Your instructions:
Transcribe the lines below exactly, leaving out the pictures.

== == ==

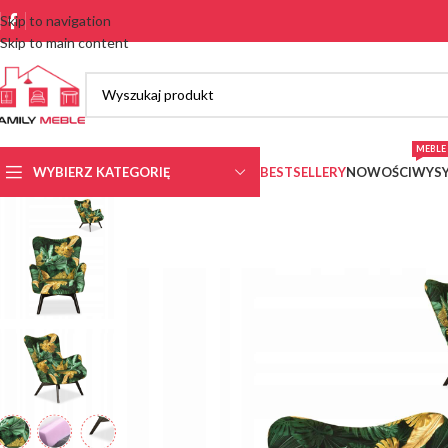
Skip to navigation
Skip to main content
MEBLE 
WYBIERZ KATEGORIĘ
BESTSELLERY
NOWOŚCI
WYSY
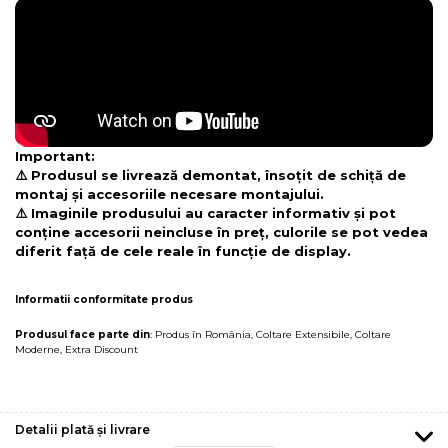
Important:
⚠️ Produsul se livrează demontat, însoțit de schiță de
montaj și accesoriile necesare montajului.
⚠️ Imaginile produsului au caracter informativ și pot
conține accesorii neincluse în preț, culorile se pot vedea
diferit față de cele reale în funcție de display.
Informatii conformitate produs
Produsul face parte din
:
Produs în România
,
Coltare Extensibile
,
Coltare
Moderne
,
Extra Discount
Detalii plată și livrare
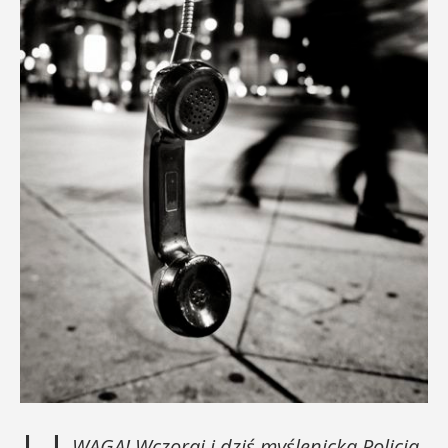
WAGA! Wczoraj i dziś myślenicka Policja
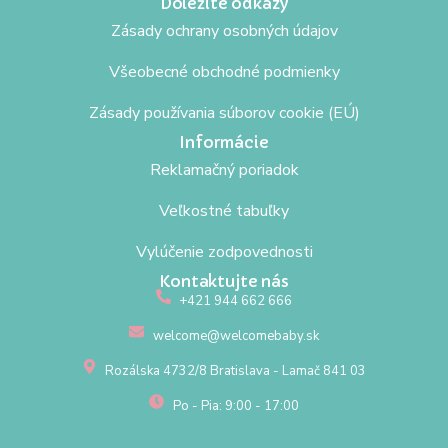
Dôležité odkazy
Zásady ochrany osobných údajov
Všeobecné obchodné podmienky
Zásady používania súborov cookie (EÚ)
Informácie
Reklamačný poriadok
Veľkostné tabuľky
Vylúčenie zodpovednosti
Kontaktujte nás
+421 944 662 666
welcome@welcomebaby.sk
Rozálska 4732/8 Bratislava - Lamač 841 03
Po - Pia: 9:00 - 17:00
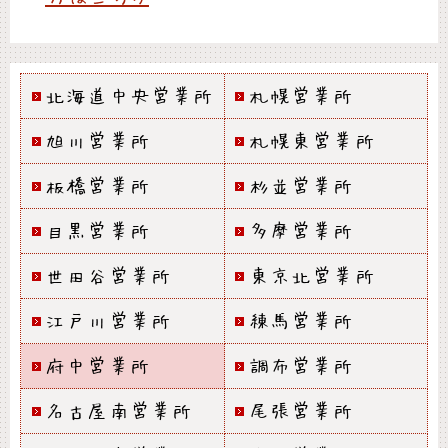
北海道中央営業所
札幌営業所
旭川営業所
札幌東営業所
板橋営業所
杉並営業所
目黒営業所
多摩営業所
世田谷営業所
東京北営業所
江戸川営業所
練馬営業所
府中営業所
調布営業所
名古屋南営業所
尾張営業所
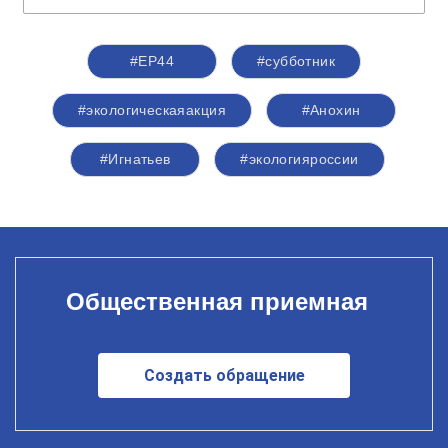
#ЕР44
#субботник
#экологическаяакция
#Анохин
#Игнатьев
#экологияроссии
Общественная приемная
Создать обращение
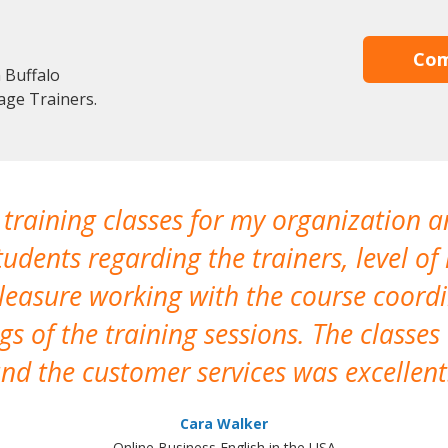
Com
 Buffalo
age Trainers.
 training classes for my organization a
udents regarding the trainers, level of 
pleasure working with the course coor
s of the training sessions. The classes
nd the customer services was excellent
Cara Walker
Online Business English in the USA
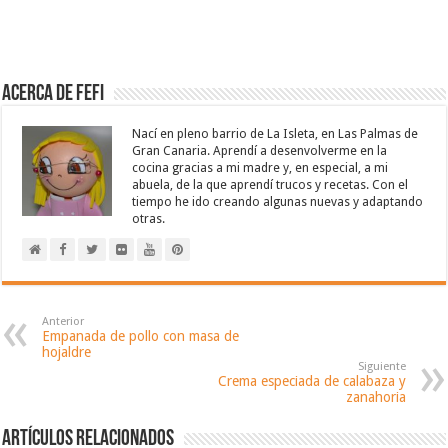
Acerca de Fefi
Nací en pleno barrio de La Isleta, en Las Palmas de
Gran Canaria. Aprendí a desenvolverme en la
cocina gracias a mi madre y, en especial, a mi
abuela, de la que aprendí trucos y recetas. Con el
tiempo he ido creando algunas nuevas y adaptando
otras.
Anterior
Empanada de pollo con masa de
hojaldre
Siguiente
Crema especiada de calabaza y
zanahoria
Artículos relacionados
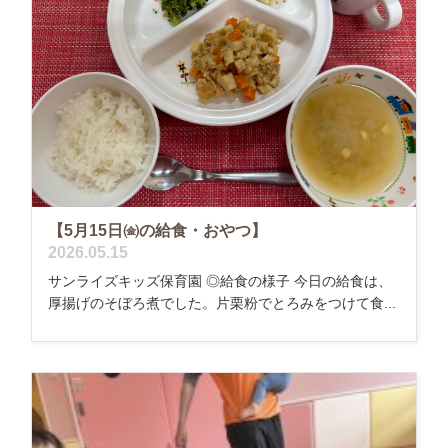
【5月15日㈮の給食・おやつ】
2026.05.15
サンライズキッズ保育園 ◎給食の様子 今日の給食は、
厚揚げのそぼろ煮でした。片栗粉でとろみをつけて食...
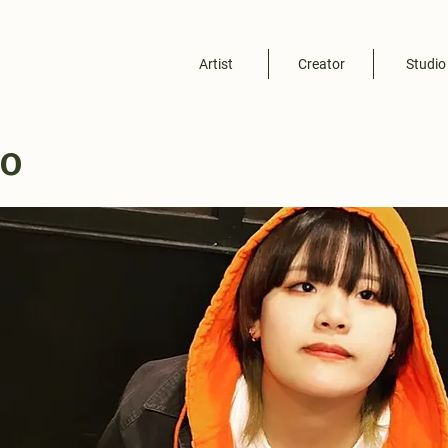
Artist
Creator
Studio
o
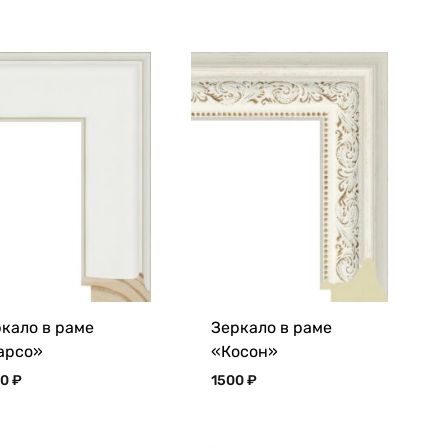
кало в раме
Зеркало в раме
арсо»
«Косон»
00
₽
1500
₽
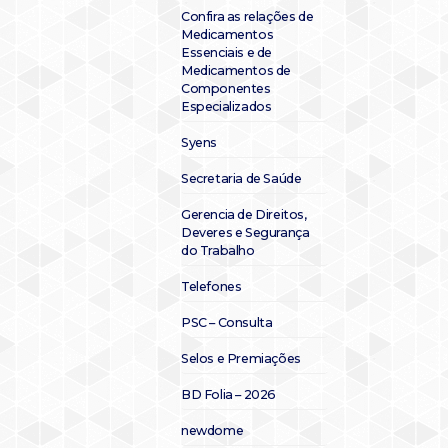
Confira as relações de
Medicamentos
Essenciais e de
Medicamentos de
Componentes
Especializados
Syens
Secretaria de Saúde
Gerencia de Direitos,
Deveres e Segurança
do Trabalho
Telefones
PSC – Consulta
Selos e Premiações
BD Folia – 2026
newdome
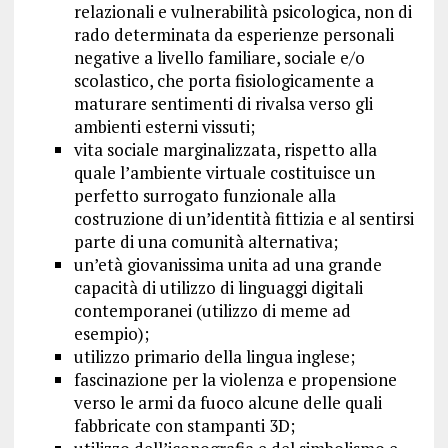
relazionali e vulnerabilità psicologica, non di
rado determinata da esperienze personali
negative a livello familiare, sociale e/o
scolastico, che porta fisiologicamente a
maturare sentimenti di rivalsa verso gli
ambienti esterni vissuti;
vita sociale marginalizzata, rispetto alla
quale l’ambiente virtuale costituisce un
perfetto surrogato funzionale alla
costruzione di un’identità fittizia e al sentirsi
parte di una comunità alternativa;
un’età giovanissima unita ad una grande
capacità di utilizzo di linguaggi digitali
contemporanei (utilizzo di meme ad
esempio);
utilizzo primario della lingua inglese;
fascinazione per la violenza e propensione
verso le armi da fuoco alcune delle quali
fabbricate con stampanti 3D;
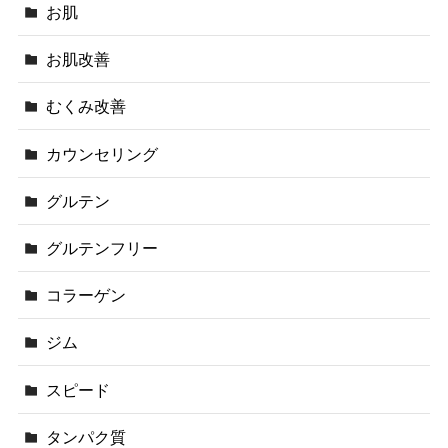
お肌
お肌改善
むくみ改善
カウンセリング
グルテン
グルテンフリー
コラーゲン
ジム
スピード
タンパク質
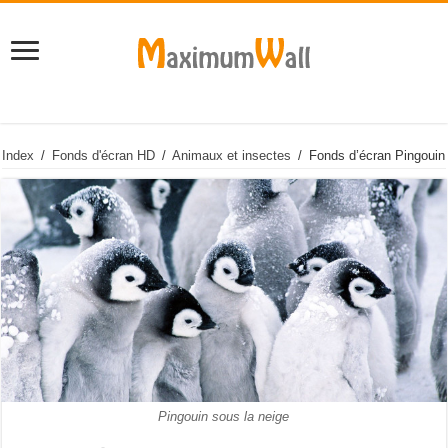
Index
/
Fonds d'écran HD
/
Animaux et insectes
/
Fonds d’écran Pingouin
Pingouin sous la neige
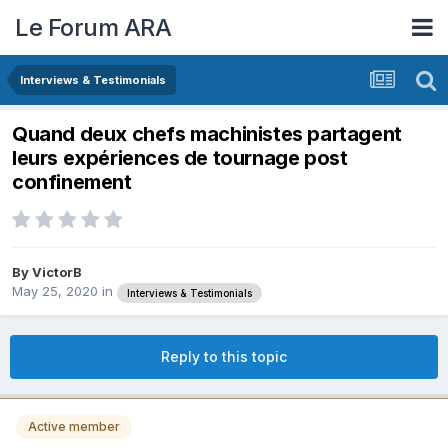
Le Forum ARA
Interviews & Testimonials
Quand deux chefs machinistes partagent
leurs expériences de tournage post
confinement
By
VictorB
May 25, 2020
in
Interviews & Testimonials
Reply to this topic
Active member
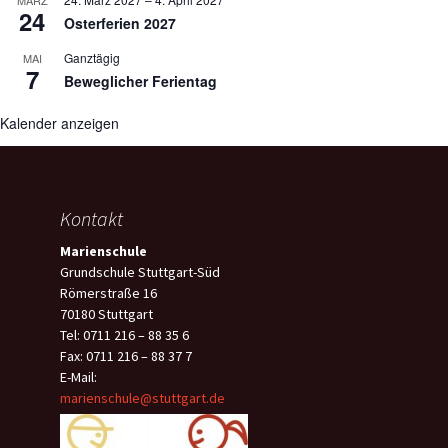
MÄRZ
24
Osterferien 2027
Ganztägig
MAI
7
Beweglicher Ferientag
Kalender anzeigen
Kontakt
Marienschule
Grundschule Stuttgart-Süd
Römerstraße 16
70180 Stuttgart
Tel: 0711 216 – 88 35 6
Fax: 0711 216 – 88 37 7
E-Mail:
marienschule@stuttgart.de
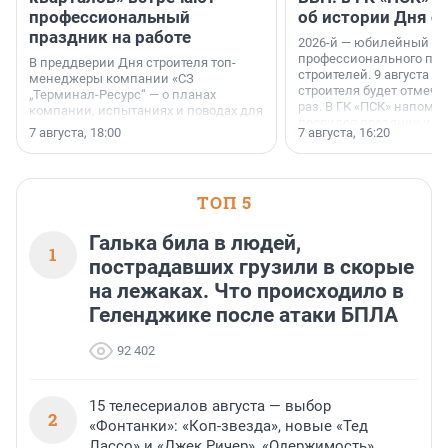
профессиональный
об истории Дня с
праздник на работе
2026-й — юбилейный го
профессионального пр
В преддверии Дня строителя топ-
строителей. 9 августа 2
менеджеры компании «СЗ
строителя будет отмечат
„Терминал-Ресурс“ — о планах
раз. В ГК «ПСК» напомни
компании, испытаниях и поводах для
появился праздник и к
осторожного оптимизма.
7 августа, 18:00
7 августа, 16:20
поменялась роль строит
ТОП 5
Галька била в людей,
1
пострадавших грузили в скорые
на лежаках. Что происходило в
Геленджике после атаки БПЛА
92 402
15 телесериалов августа — выбор
2
«Фонтанки»: «Коп-звезда», новые «Тед
Лассо» и «Джек Ричер», «Одержимость»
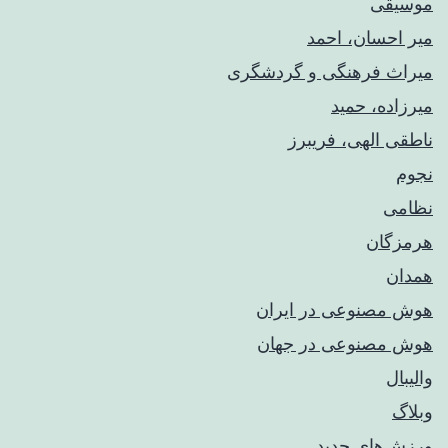
موسیقی
میر احسان، احمد
میراث فرهنگی و گردشگری
میرزاده، حمید
ناطقی الهی، فریبرز
نجوم
نظامی
هرمزگان
همدان
هوش مصنوعی در ایران
هوش مصنوعی در جهان
والیبال
وبلاگ
ورزش‌های جدید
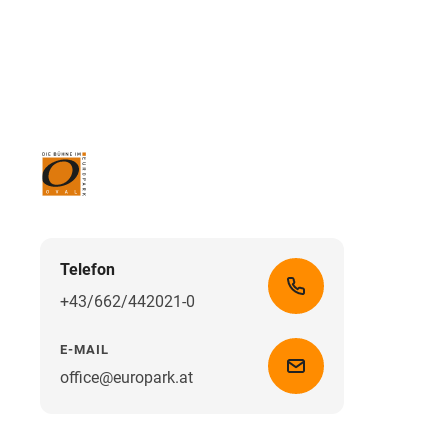
Telefon
+43/662/442021-0
E-MAIL
office@europark.at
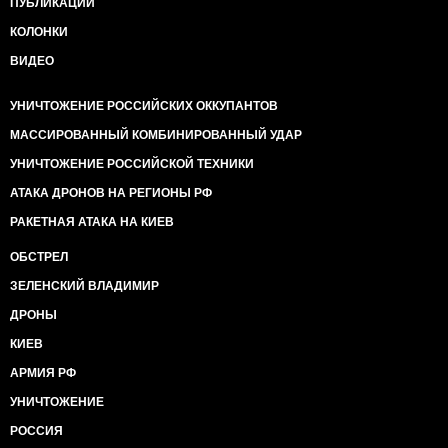
ПУБЛИКАЦИИ
КОЛОНКИ
ВИДЕО
УНИЧТОЖЕНИЕ РОССИЙСКИХ ОККУПАНТОВ
МАССИРОВАННЫЙ КОМБИНИРОВАННЫЙ УДАР
УНИЧТОЖЕНИЕ РОССИЙСКОЙ ТЕХНИКИ
АТАКА ДРОНОВ НА РЕГИОНЫ РФ
РАКЕТНАЯ АТАКА НА КИЕВ
ОБСТРЕЛ
ЗЕЛЕНСКИЙ ВЛАДИМИР
ДРОНЫ
КИЕВ
АРМИЯ РФ
УНИЧТОЖЕНИЕ
РОССИЯ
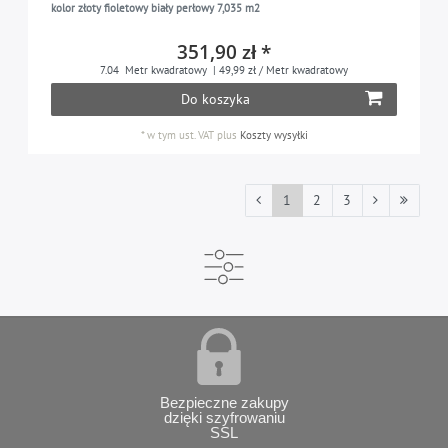
kolor złoty fioletowy biały perłowy 7,035 m2
351,90 zł *
7.04
Metr kwadratowy
| 49,99 zł / Metr kwadratowy
Do koszyka
*
w tym ust. VAT
plus
Koszty wysyłki
1
2
3
Bezpieczne zakupy
dzięki szyfrowaniu
SSL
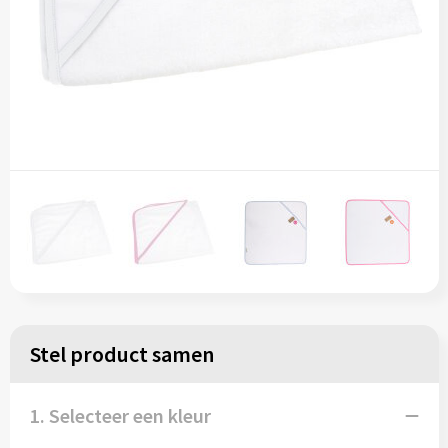
Stel product samen
1. Selecteer een kleur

== == ==

Written response:
Skip to navigation
Skip to main content
MEBLE 
WYBIERZ KATEGORIĘ
BESTSELLERY
NOWOŚCI
WYSY
Important:
⚠️ Produsul se livrează demontat, însoțit de schiță de
montaj și accesoriile necesare montajului.
⚠️ Imaginile produsului au caracter informativ și pot
conține accesorii neincluse în preț, culorile se pot vedea
diferit față de cele reale în funcție de display.
Informatii conformitate produs
Produsul face parte din
:
Produs în România
,
Coltare Extensibile
,
Coltare
Moderne
,
Extra Discount
Detalii plată și livrare
WAGA! Wczoraj i dziś myślenicka Policja
Dôležité odkazy
Zásady ochrany osobných údajov
Všeobecné obchodné podmienky
Zásady používania súborov cookie (EÚ)
Informácie
Reklamačný poriadok
Veľkostné tabuľky
Vylúčenie zodpovednosti
Kontaktujte nás
+421 944 662 666
welcome@welcomebaby.sk
Rozálska 4732/8 Bratislava - Lamač 841 03
Po - Pia: 9:00 - 17:00
北海道中央営業所
札幌営業所
旭川営業所
札幌東営業所
板橋営業所
杉並営業所
目黒営業所
多摩営業所
世田谷営業所
東京北営業所
江戸川営業所
練馬営業所
府中営業所
調布営業所
名古屋南営業所
尾張営業所
#ЕР44
#субботник
#экологическаяакция
#Анохин
#Игнатьев
#экологияроссии
Общественная приемная
Создать обращение
Com
 Buffalo
age Trainers.
 training classes for my organization a
udents regarding the trainers, level of 
pleasure working with the course coor
s of the training sessions. The classes
nd the customer services was excellent
Cara Walker
Online Business English in the USA
Acerca de Fefi
Nací en pleno barrio de La Isleta, en Las Palmas de
Gran Canaria. Aprendí a desenvolverme en la
cocina gracias a mi madre y, en especial, a mi
abuela, de la que aprendí trucos y recetas. Con el
tiempo he ido creando algunas nuevas y adaptando
otras.
Anterior
Empanada de pollo con masa de
hojaldre
Siguiente
Crema especiada de calabaza y
zanahoria
Artículos relacionados
【5月15日㈮の給食・おやつ】
2026.05.15
サンライズキッズ保育園 ◎給食の様子 今日の給食は、
厚揚げのそぼろ煮でした。片栗粉でとろみをつけて食...
Artist
Creator
Studio
o
кало в раме
Зеркало в раме
арсо»
«Косон»
00
₽
1500
₽
Confira as relações de
Medicamentos
Essenciais e de
Medicamentos de
Componentes
Especializados
Syens
Secretaria de Saúde
Gerencia de Direitos,
Deveres e Segurança
do Trabalho
Telefones
PSC – Consulta
Selos e Premiações
BD Folia – 2026
newdome
relazionali e vulnerabilità psicologica, non di
rado determinata da esperienze personali
negative a livello familiare, sociale e/o
scolastico, che porta fisiologicamente a
maturare sentimenti di rivalsa verso gli
ambienti esterni vissuti;
vita sociale marginalizzata, rispetto alla
quale l’ambiente virtuale costituisce un
perfetto surrogato funzionale alla
costruzione di un’identità fittizia e al sentirsi
parte di una comunità alternativa;
un’età giovanissima unita ad una grande
capacità di utilizzo di linguaggi digitali
contemporanei (utilizzo di meme ad
esempio);
utilizzo primario della lingua inglese;
fascinazione per la violenza e propensione
verso le armi da fuoco alcune delle quali
fabbricate con stampanti 3D;
お肌
お肌改善
むくみ改善
カウンセリング
グルテン
グルテンフリー
コラーゲン
ジム
スピード
タンパク質
Index
/
Fonds d'écran HD
/
Animaux et insectes
/
Fonds d’écran Pingouin
Pingouin sous la neige
Le Forum ARA
Interviews & Testimonials
Quand deux chefs machinistes partagent
leurs expériences de tournage post
confinement
By
VictorB
May 25, 2020
in
Interviews & Testimonials
Reply to this topic
Active member
MÄRZ
24
Osterferien 2027
Ganztägig
MAI
7
Beweglicher Ferientag
Kalender anzeigen
Kontakt
Marienschule
Grundschule Stuttgart-Süd
Römerstraße 16
70180 Stuttgart
Tel: 0711 216 – 88 35 6
Fax: 0711 216 – 88 37 7
E-Mail:
marienschule@stuttgart.de
профессиональный
об истории Дня с
праздник на работе
2026-й — юбилейный го
профессионального пр
В преддверии Дня строителя топ-
строителей. 9 августа 2
менеджеры компании «СЗ
строителя будет отмечат
„Терминал-Ресурс“ — о планах
раз. В ГК «ПСК» напомни
компании, испытаниях и поводах для
появился праздник и к
осторожного оптимизма.
7 августа, 18:00
7 августа, 16:20
поменялась роль строит
ТОП 5
Галька била в людей,
1
пострадавших грузили в скорые
на лежаках. Что происходило в
Геленджике после атаки БПЛА
92 402
15 телесериалов августа — выбор
2
«Фонтанки»: «Коп-звезда», новые «Тед
Лассо» и «Джек Ричер», «Одержимость»
موسیقی
میر احسان، احمد
میراث فرهنگی و گردشگری
میرزاده، حمید
ناطقی الهی، فریبرز
نجوم
نظامی
هرمزگان
همدان
هوش مصنوعی در ایران
هوش مصنوعی در جهان
والیبال
وبلاگ
ورزش‌های جدید
Telefon
+43/662/442021-0
E-MAIL
office@europark.at
ПУБЛИКАЦИИ
КОЛОНКИ
ВИДЕО
УНИЧТОЖЕНИЕ РОССИЙСКИХ ОККУПАНТОВ
МАССИРОВАННЫЙ КОМБИНИРОВАННЫЙ УДАР
УНИЧТОЖЕНИЕ РОССИЙСКОЙ ТЕХНИКИ
АТАКА ДРОНОВ НА РЕГИОНЫ РФ
РАКЕТНАЯ АТАКА НА КИЕВ
ОБСТРЕЛ
ЗЕЛЕНСКИЙ ВЛАДИМИР
ДРОНЫ
КИЕВ
АРМИЯ РФ
УНИЧТОЖЕНИЕ
РОССИЯ
kolor złoty fioletowy biały perłowy 7,035 m2
351,90 zł *
7.04
Metr kwadratowy
| 49,99 zł / Metr kwadratowy
Do koszyka
*
w tym ust. VAT
plus
Koszty wysyłki
1
2
3
Bezpieczne zakupy
dzięki szyfrowaniu
SSL
Stel product samen
1. Selecteer een kleur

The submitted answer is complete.